The UK government is being sued by two environmental groups which say the net zero strategy fails to include policies needed to make promised cuts in carbon emissions.
Friends of the Earth and Client Earth are filing separate lawsuits today challenging the lawfulness of the strategy.
They will argue that the document, released in October 2021, relied on speculative technology to deliver net zero emissions targets by 2050. It was also theoretical, they will say, because it was not supported by policy to show how emissions cuts would be achieved in each sector of the economy.
Both organisations will say the strategy does not comply with the Climate Change Act 2008, which requires ministers to set out policies to meet carbon budgets “as soon as reasonably practicable” after they have been set.
Rowan Smith, solicitor at Leigh Day, representing Friends of the Earth, said:
“Under the Climate Change Act 2008, the Secretary of State has a legal obligation to set out how the UK will actually meet carbon reduction targets.

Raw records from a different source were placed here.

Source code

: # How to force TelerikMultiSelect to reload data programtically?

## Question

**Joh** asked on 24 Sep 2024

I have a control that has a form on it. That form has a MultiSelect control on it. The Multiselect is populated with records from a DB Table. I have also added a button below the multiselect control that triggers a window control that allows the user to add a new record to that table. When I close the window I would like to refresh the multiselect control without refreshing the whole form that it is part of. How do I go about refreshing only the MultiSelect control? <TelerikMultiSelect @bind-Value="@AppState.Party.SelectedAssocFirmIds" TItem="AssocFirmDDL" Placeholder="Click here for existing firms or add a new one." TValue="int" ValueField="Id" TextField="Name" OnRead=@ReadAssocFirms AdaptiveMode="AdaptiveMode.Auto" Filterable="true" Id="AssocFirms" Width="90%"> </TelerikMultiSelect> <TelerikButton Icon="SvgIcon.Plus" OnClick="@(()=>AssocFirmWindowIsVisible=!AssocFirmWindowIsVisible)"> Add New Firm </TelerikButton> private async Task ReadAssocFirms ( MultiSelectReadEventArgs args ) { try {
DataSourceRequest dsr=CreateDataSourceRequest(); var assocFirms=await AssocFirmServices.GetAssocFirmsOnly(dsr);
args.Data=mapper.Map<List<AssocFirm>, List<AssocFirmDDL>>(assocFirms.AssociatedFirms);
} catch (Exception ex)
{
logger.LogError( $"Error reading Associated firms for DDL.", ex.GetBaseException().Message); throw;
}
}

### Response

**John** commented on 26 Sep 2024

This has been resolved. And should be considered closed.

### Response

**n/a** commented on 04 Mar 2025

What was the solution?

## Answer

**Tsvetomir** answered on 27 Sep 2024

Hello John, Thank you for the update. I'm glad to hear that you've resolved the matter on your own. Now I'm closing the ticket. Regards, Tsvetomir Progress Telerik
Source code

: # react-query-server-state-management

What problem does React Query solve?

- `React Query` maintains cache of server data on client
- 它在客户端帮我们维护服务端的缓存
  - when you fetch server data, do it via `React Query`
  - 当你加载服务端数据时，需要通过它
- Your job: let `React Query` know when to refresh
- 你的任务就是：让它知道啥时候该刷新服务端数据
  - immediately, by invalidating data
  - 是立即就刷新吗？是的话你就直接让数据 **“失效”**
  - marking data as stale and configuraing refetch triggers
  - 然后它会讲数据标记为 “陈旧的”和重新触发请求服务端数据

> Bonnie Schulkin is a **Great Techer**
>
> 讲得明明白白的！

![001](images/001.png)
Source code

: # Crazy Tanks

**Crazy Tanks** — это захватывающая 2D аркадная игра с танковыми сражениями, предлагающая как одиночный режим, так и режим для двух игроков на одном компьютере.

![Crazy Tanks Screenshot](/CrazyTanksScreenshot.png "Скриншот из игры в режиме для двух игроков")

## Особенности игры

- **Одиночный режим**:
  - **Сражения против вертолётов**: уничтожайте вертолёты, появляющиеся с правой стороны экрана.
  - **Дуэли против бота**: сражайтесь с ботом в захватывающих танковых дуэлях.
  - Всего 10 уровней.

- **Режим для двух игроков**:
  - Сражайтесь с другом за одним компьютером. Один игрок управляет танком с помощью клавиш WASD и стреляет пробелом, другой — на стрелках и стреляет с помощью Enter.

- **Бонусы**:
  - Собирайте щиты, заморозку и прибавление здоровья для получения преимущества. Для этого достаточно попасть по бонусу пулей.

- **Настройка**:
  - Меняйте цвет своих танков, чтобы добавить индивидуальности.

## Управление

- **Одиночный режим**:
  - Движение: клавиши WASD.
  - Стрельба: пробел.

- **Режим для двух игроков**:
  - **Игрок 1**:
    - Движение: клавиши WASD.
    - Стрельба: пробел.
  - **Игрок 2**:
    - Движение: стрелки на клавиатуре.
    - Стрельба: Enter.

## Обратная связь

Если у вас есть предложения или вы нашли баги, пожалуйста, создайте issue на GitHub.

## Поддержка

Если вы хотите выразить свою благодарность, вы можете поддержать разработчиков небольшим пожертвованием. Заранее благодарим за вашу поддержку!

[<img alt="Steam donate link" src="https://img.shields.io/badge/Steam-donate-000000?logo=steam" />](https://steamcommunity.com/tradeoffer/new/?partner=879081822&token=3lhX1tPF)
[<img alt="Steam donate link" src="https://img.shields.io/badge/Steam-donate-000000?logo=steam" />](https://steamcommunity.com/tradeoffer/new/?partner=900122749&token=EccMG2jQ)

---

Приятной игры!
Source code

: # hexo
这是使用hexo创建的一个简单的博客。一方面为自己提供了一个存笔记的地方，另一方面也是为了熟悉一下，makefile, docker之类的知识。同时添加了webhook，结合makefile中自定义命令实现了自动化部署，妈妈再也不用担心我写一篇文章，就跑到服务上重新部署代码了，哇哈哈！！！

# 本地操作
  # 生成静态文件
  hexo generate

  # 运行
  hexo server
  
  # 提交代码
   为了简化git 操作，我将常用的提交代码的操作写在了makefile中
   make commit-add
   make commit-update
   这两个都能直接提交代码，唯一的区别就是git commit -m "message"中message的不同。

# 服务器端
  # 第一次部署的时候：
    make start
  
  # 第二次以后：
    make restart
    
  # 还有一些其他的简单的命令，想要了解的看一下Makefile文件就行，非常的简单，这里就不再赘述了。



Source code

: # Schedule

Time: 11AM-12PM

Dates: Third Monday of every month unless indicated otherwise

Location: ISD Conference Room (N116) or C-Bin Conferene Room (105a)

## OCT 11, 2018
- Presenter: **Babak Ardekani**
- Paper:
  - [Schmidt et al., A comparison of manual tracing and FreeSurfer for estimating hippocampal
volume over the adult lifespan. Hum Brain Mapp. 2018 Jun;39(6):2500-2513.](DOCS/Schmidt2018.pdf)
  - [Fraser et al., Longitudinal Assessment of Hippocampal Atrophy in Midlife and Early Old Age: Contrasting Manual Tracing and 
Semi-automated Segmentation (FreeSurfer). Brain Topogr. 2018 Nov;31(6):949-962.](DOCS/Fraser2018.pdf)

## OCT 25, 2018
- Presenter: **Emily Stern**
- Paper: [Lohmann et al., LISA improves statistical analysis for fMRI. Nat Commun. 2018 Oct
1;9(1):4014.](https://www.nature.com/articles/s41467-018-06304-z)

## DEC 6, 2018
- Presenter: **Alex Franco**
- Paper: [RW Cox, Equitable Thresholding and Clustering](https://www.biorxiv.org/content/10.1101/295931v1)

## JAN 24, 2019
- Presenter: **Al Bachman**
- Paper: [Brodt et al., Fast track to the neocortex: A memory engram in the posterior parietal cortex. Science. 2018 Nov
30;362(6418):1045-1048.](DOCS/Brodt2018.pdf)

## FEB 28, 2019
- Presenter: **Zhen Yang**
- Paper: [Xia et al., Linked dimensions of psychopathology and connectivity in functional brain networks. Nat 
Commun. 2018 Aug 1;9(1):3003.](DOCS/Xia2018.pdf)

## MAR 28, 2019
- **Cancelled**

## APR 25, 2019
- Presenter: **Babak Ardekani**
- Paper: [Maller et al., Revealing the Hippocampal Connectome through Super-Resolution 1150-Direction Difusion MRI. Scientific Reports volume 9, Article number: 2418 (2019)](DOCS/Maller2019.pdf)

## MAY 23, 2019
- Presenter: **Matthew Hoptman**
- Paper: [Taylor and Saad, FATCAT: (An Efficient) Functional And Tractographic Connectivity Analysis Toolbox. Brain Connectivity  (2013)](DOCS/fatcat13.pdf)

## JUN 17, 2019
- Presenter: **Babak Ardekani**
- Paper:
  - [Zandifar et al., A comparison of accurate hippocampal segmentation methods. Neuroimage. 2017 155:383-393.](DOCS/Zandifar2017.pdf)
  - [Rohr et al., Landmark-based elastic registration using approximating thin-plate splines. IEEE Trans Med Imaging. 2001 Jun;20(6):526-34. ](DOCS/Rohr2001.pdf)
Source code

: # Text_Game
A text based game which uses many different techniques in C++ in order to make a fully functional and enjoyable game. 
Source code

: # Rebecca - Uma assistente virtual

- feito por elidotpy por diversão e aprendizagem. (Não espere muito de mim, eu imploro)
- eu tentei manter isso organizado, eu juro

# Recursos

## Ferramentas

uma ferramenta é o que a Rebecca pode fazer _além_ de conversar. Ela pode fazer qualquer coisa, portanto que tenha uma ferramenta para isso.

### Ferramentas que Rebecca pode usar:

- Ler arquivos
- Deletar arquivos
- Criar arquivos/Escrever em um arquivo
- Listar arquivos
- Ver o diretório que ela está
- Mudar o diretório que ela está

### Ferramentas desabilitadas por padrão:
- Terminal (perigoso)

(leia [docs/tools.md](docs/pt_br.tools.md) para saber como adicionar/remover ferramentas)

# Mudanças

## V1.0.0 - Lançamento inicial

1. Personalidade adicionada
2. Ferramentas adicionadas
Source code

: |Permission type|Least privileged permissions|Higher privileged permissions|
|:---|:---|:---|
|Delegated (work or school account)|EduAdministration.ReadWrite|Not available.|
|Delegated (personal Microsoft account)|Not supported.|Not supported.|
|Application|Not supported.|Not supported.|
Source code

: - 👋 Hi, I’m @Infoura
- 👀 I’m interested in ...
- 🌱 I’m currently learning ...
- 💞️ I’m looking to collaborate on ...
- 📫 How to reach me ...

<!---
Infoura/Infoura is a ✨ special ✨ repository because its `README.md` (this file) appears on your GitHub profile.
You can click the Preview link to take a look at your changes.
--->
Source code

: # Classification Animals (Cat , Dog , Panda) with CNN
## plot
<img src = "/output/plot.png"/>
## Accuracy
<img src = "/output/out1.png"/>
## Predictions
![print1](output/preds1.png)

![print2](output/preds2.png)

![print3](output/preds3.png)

“Friends of the Earth considers that the Net Zero Strategy lacks the vital information to give effect to that duty, and so any conclusion, that targets will be achieved on the basis of the policies put forward, is unlawful. Friends of the Earth is concerned that this places future generations at a particular disadvantage, because current mistakes are harder to rectify the closer we get to 2050. That is why this legal challenge is so important.”
Friends of the Earth is also taking action over the government’s heat and buildings strategy. The organisation said this did not consider the impact on legally protected groups under the Equality Act 2010.
Friends of the Earth previously found that people of colour are twice as likely to be living in fuel poverty as white people, while areas identified by the government as having a high number of residents with disabilities or other health needs are more likely to be rated in the worst category for fuel poverty.
Katie de Kauwe, lawyer at Friends of the Earth, said:
“We know that those who do least to cause climate breakdown are too often the hardest hit. Climate action must be based on reversing these inequalities, by designing the transition with the most vulnerable in mind. Not even considering the implications of the Heat and Building Strategy on groups such as older and disabled people, and people of colour and ethnic minorities is quite shocking, given these groups are disproportionately impacted by fuel poverty, for example.
“The bottom line is that the government’s vision for net zero doesn’t match the lacklustre policy that is supposed to make it possible. We are very concerned at the potential consequences of such a strategy for people in this country, and across the world, given the climate emergency. This is why we are taking this legal action today.”
Client Earth also claims that failure to meet legal carbon budgets would contravene the Human Rights Act by impact on the rights of young people to life and family life.
Sam Hunter Jones, a lawyer at Client Earth, told The Guardian
“A net zero strategy needs to include real-world policies that ensure it succeeds. Anything less is a breach of the government’s legal duties and amounts to greenwashing and climate delay. The government’s pie-in-the-sky approach pushes the risk onto young people and future generations who stand to be hit hardest by the climate crisis.”
The government’s adviser, the Climate Change Committee (CCC), said in October that the net zero strategy was a “big step forward”. But its assessment said:
“The government has not quantified the effect of each policy and proposal on emissions. So while the Government has proposed a set of ambitions that align well to the emissions targets, it is not clear how the mix of policies will deliver on those ambition
A government spokesperson said:
“The net zero strategy sets out specific, detailed measures we will take to transition to a low carbon economy, including helping businesses and consumers to move to clean and more secure, home-grown power, supporting hundreds of thousands of well-paid jobs and leveraging up to £90bn of private investment by 2030.”